It was a new experience for me both in the natural and human geography (I wrote about Goias in the post below.) Brasilia has a lot of space. It still has some of the characteristics of the city built in the middle of nowhere. Most of this open space is maintained by law. Big cities have grown up around the original city. I knew that, but I didn’t know how much until my friend Gary and I drove through the periphery on the way to Pirenópolis, which is around two and a half hours outside Brasilia. The satellite cities are vibrant, but not very pretty. We didn’t stop. The picture below is Taguatinga. I took it out of the car window at a stop sign. Workers building Brasilia were its first inhabitants. It is certainly not as charming as Pirenópolis, pictured above, but it is lively.
Brazilians are city dwellers. They tend to live close together even in the countryside. After you drive through the canyons of tall buildings ringing the capital, you find yourself almost immediately in open country. When you come to a town, there are again houses, but between urban areas there are few single houses, as you would find in a “rural” area in the U.S. One of the reasons must be that people did not have cars. If you rely on busses or your feet to get around, you don’t want to be too far away from other people and services. America was like that before the car, but never quite like this, at least in the East. If you visit Civil War or Early American sites, as I do, you realize that rural regions in 19th Century America were fairly densely populated. People often lived on their own farms, which tended to be less than 160 acres, which is a quarter mile square. Brazilian settlement included lots of big farms and ranches. I wrote about this when I visited Parana a couple years ago. Laws such as the Northwest Ordinance of 1787 and the Homestead Act were designed to avoid this sort of settlement pattern on the plains, and they had their intended effects. Settlement patterns are still affected by the presence of these laws in the U.S. and the lack of similar rules in most of South America. But let me return to my travel notes.

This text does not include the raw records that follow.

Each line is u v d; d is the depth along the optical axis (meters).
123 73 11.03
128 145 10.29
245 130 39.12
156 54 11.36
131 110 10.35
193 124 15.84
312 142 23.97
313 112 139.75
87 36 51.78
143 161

Pirenópolis seems like a nice place to live. You can see above and below kids playing in the Rio Das Almas (River of Souls). I am sure there is an interesting back story to the name, but I was unable to find out. I suppose in the U.S. the fear of lawsuits would close down a swimming hole like the one pictured. Pirenópolis has the feeling of a kind of off-beat tourist town, a place maybe like Sedona in Arizona, but with a younger population, i.e. more kids. Like Sedona, it has a kind of residual “western” look. I saw several cowboys riding their horses down the streets. I bet the place gets crowded. They were setting up tables for the outdoor cafes as we had to head back to Brasilia. It is not a great idea to drive around on these roads after sundown.

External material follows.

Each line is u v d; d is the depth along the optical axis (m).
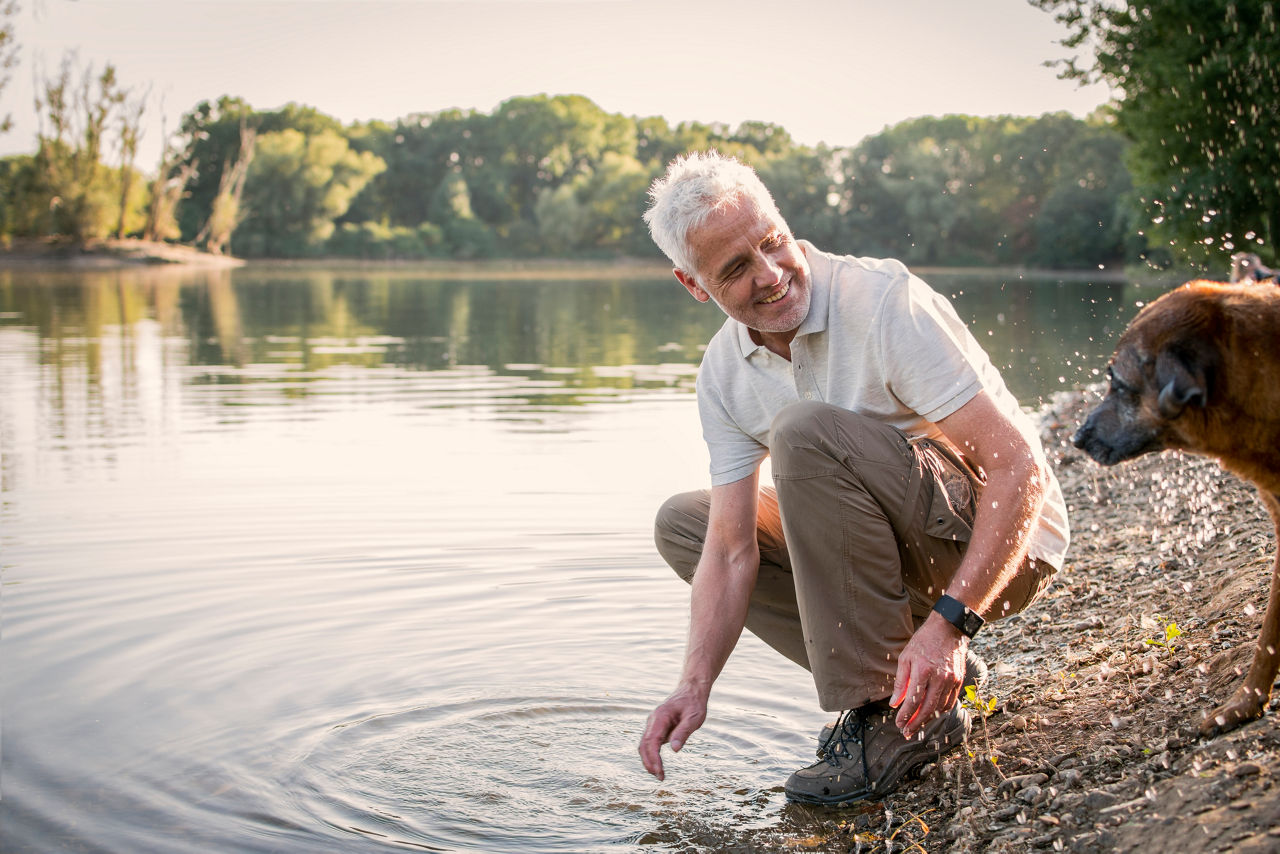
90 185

Below is a street in Pirenópolis. As we walked around this very pleasant city, I realized the difference between ordinary tourism and diplomatic tourism. I enjoy both, but when I am doing my job I get to talk to people about their town, work, aspirations and opinions. This is better than just seeing buildings, no matter how pleasant. I get a feeling of having actually done something useful. Towns are made of people, not bricks. I also missed Chrissy. I would have enjoyed seeing this with her. It will be good when she comes down. This place will be a lot nicer.